What needs to be done:
Please set down only the lines below starting with the line with "ta Busana SMK Sahid Surakarta" and going on through the line with "籍、抚养、继承等一系列社会纠纷，企图通过虚假材料蒙混医院，最", verbatim and without pictures.

- - -

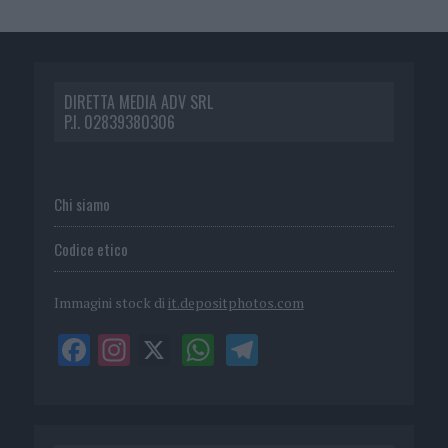
DIRETTA MEDIA ADV SRL
P.I. 02839380306
Chi siamo
Codice etico
Immagini stock di
it.depositphotos.com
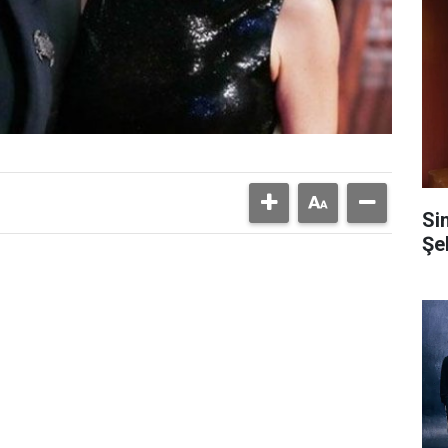
Si
Şe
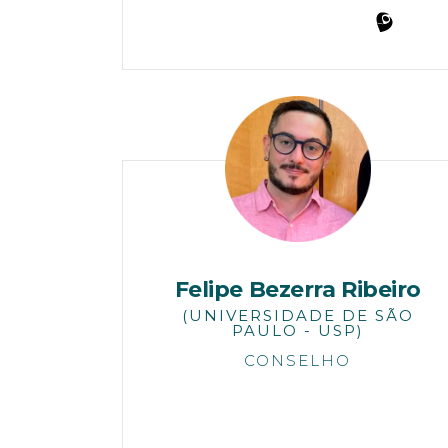
Felipe Bezerra Ribeiro
(UNIVERSIDADE DE SÃO
PAULO - USP)
CONSELHO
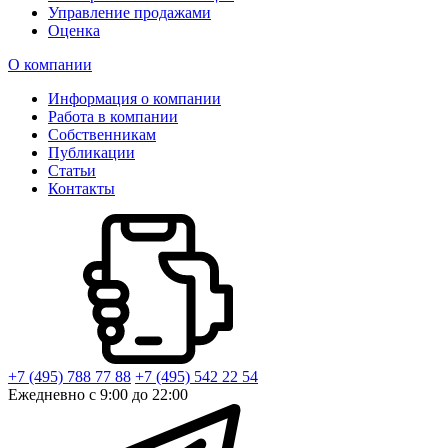
Управление продажами
Оценка
О компании
Информация о компании
Работа в компании
Собственникам
Публикации
Статьи
Контакты
+7 (495) 788 77 88
+7 (495) 542 22 54
Ежедневно с 9:00 до 22:00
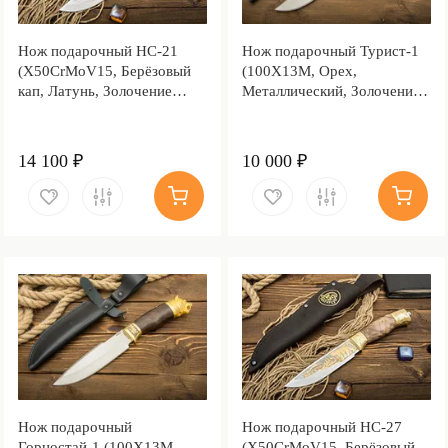
Нож подарочный НС-21
Нож подарочный Турист-1
(X50CrMoV15, Берёзовый
(100Х13М, Орех,
кап, Латунь, Золочение
Металлический, Золочение
клинка гарды и тыльника)
клинка гарды и тыльника)
14 100 ₽
10 000 ₽
Нож подарочный
Нож подарочный НС-27
Горностай-1 (100Х13М,
(X50CrMoV15, Берёзовый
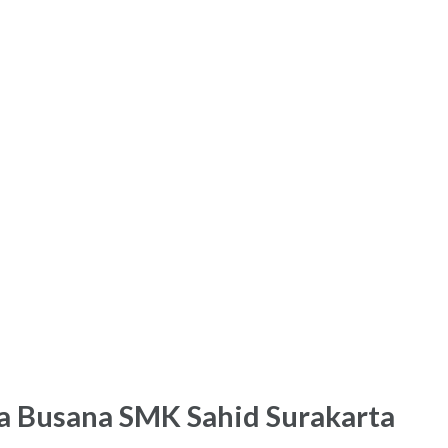
ta Busana SMK Sahid Surakarta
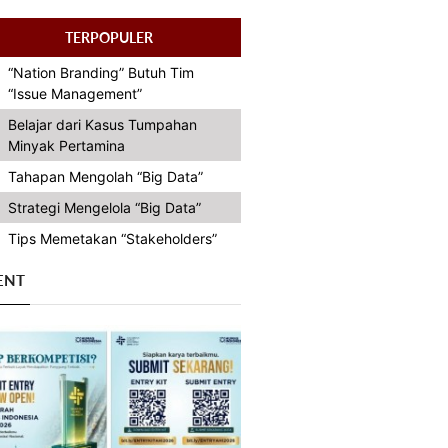
TERPOPULER
“Nation Branding” Butuh Tim
“Issue Management”
Belajar dari Kasus Tumpahan
Minyak Pertamina
Tahapan Mengolah “Big Data”
Strategi Mengelola “Big Data”
Tips Memetakan “Stakeholders”
ENT
Previous
Next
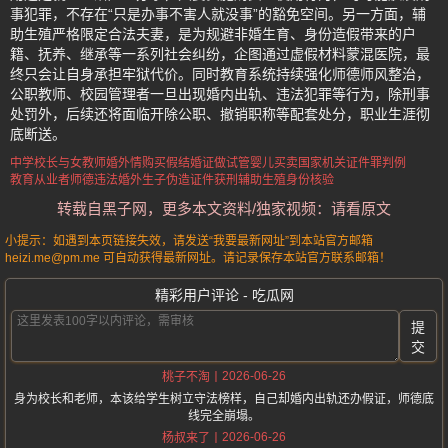
事犯罪，不存在“只是办事不害人就没事”的豁免空间。另一方面，辅
助生殖严格限定合法夫妻，是为规避非婚生育、身份造假带来的户
籍、抚养、继承等一系列社会纠纷，企图通过虚假材料蒙混医院，最
终只会让自身承担牢狱代价。同时教育系统持续强化师德师风整治，
公职教师、校园管理者一旦出现婚内出轨、违法犯罪等行为，除刑事
处罚外，后续还将面临开除公职、撤销职称等配套处分，职业生涯彻
底断送。
中学校长与女教师婚外情
购买假结婚证做试管婴儿
买卖国家机关证件罪判例
教育从业者师德违法
婚外生子伪造证件获刑
辅助生殖身份核验
转载自黑子网，更多本文资料/独家视频：请看原文
小提示：如遇到本页链接失效，请发送“我要最新网址”到本站官方邮箱
heizi.me@pm.me 可自动获得最新网址。请记录保存本站官方联系邮箱！
精彩用户评论 - 吃瓜网
提
交
2026-06-26
桃子不淘
身为校长和老师，本该给学生树立守法榜样，自己却婚内出轨还办假证，师德底
线完全崩塌。
2026-06-26
杨叔来了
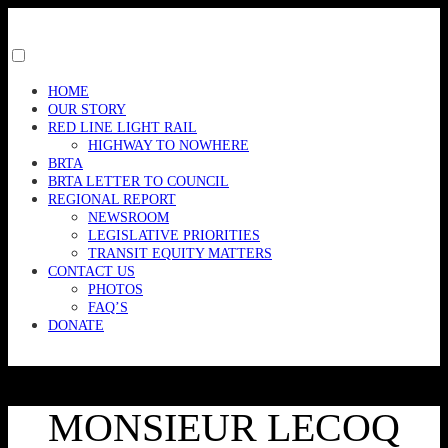
Skip
to
content
Toggle
menu
HOME
visibility.
OUR STORY
RED LINE LIGHT RAIL
HIGHWAY TO NOWHERE
BRTA
BRTA LETTER TO COUNCIL
REGIONAL REPORT
NEWSROOM
LEGISLATIVE PRIORITIES
TRANSIT EQUITY MATTERS
CONTACT US
PHOTOS
FAQ’S
DONATE
MONSIEUR LECOQ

- - -

Reply:
ta Busana SMK Sahid Surakarta
TERPOPULER
“Nation Branding” Butuh Tim
“Issue Management”
Belajar dari Kasus Tumpahan
Minyak Pertamina
Tahapan Mengolah “Big Data”
Strategi Mengelola “Big Data”
Tips Memetakan “Stakeholders”
ENT
Previous
Next
事犯罪，不存在“只是办事不害人就没事”的豁免空间。另一方面，辅
助生殖严格限定合法夫妻，是为规避非婚生育、身份造假带来的户
籍、抚养、继承等一系列社会纠纷，企图通过虚假材料蒙混医院，最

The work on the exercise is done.